For further information on the types of amyloidosis refer to the National Amyloidosis Centre London, web site. www.ucl.ac.uk/amyloidosis/nac
The diagnosis of amyloidosis is difficult. Because the symptoms of amyloidosis mimic other diseases it is often not diagnosed early. The presence of amyloidosis can only be confirmed at this time by a tissue biopsy. Further tests are then carried out to establish which of the many different types of amyloidosis a person has and to what degree any organs and tissues are involved.
The PAH Amyloidosis Centre offers high-level amyloid diagnostic and typing services not available elsewhere in Australia. Sometimes this typing is difficult and the results may take some weeks before they are known. However it is essential that your type of amyloidosis is correctly typed, as treatment is different for the different types of amyloidosis.
Support and education
When you first attend the clinic you will receive the booklet “Understanding Amyloidosis”. Reading the whole of this book will give you a general idea about all the types of amyloidosis. However many people prefer to look at the index and read the general section on amyloidosis and then turn to the relevant pages describing the type of amyloidosis you have been diagnosed with.
Once the type of amyloidosis you have has been made you will be offered further information and encouraged to ask all your questions so that you can learn about your treatment and how to live with amyloidosis.
Individual support will be offered at the clinic by the medical staff, specialised nurses, the social workers and the support and education officer.
From time to time the Amyloidosis Centre arranges support and education meetings. View our events page for information on upcoming events.
The Leukaemia Foundation Australia (LFA) conducts:
- Regular education and support meetings in the capital cities.

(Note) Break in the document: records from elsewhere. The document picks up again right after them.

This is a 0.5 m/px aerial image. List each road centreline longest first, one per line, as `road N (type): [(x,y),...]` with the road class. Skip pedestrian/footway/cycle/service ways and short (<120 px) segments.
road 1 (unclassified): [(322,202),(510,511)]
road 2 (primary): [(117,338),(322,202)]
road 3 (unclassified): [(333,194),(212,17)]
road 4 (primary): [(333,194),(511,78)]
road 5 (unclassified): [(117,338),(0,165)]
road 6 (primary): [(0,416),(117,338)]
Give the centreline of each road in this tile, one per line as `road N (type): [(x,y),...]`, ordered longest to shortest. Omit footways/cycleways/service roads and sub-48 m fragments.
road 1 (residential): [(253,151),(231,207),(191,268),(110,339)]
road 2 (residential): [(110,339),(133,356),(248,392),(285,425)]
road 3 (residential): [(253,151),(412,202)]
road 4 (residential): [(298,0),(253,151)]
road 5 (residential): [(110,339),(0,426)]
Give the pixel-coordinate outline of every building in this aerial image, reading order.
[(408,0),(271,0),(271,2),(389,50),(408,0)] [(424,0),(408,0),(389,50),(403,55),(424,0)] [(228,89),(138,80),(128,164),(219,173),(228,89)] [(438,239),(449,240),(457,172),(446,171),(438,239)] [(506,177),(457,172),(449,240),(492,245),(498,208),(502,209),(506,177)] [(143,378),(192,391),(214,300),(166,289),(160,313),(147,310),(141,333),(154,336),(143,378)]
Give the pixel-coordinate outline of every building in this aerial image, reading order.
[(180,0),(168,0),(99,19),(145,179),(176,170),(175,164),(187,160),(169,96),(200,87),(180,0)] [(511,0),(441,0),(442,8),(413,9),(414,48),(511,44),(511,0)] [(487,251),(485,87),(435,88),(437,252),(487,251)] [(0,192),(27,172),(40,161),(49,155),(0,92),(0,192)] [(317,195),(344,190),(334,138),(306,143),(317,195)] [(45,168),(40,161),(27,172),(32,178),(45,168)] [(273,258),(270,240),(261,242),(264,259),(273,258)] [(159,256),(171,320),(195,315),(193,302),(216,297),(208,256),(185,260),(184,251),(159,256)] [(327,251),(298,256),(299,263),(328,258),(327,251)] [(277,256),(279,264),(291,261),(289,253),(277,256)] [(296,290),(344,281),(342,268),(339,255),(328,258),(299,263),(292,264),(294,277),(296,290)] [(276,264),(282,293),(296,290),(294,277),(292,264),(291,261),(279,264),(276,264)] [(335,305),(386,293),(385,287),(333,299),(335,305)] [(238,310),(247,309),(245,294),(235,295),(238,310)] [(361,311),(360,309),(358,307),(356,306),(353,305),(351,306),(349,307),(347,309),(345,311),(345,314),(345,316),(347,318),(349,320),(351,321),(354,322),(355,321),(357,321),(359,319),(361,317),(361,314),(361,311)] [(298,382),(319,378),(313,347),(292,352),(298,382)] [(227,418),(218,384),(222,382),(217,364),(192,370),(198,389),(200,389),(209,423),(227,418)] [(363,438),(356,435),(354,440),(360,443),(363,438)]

- Publishes a quarterly newsletter.
- Moderates a closed Facebook support group for people living with amyloidosis in Australia https://www.facebook.com/groups/AMYLFA/
- Runs Australia wide telephone education forums.
For more information about the Leukaemia Foundation programs ring 1800 620 6951 (Free call).
The National Amyloidosis Centre (NAC) in London publishes an online quarterly newsletter containing medical information and patient stories. The NAC site also contains patient information leaflets and a great deal of other useful information for patients and health professionals. To explore this site go to www.ucl.ac.uk/amyloidosis/nac
Other useful sites
The PAH Amyloidosis Centre has also been a leader in amyloidosis research in Australia.
Together with Pathology Queensland PAH Laboratory and the UQ Diamantina Institute we introduced laser capture microdissection and tandem mass spectrometry analysis to accurately diagnose amyloidosis subtype. This is currently recognised as the gold standard diagnostic technique and the PAH Amyloidosis Centre is the only Australian site to offer this service.
The Centre has also led Australia’s only assessment of existing and new assays to monitor response to therapy in AL amyloidosis, research made possible by the prospective banking of samples from patients who attend the Amyloidosis Clinic.
The Centre, in collaboration with the Departments of Radiology, Nuclear Imaging and Cardiology, has conducted research into new techniques to image cardiac involvement in amyloidosis. These studies have demonstrated the particular usefulness of DPD scanning in senile cardiac amyloidosis and shown, in a world first, that Florbetaben can be used to image cardiac amyloidosis by PET/CT.
The Centre has also been heavily involved in clinical trials of new therapies leading Australia’s only two prospective investigator initiated clinical trials in AL amyloidosis as well as conducting Pharma sponsored studies in AL amyloidosis.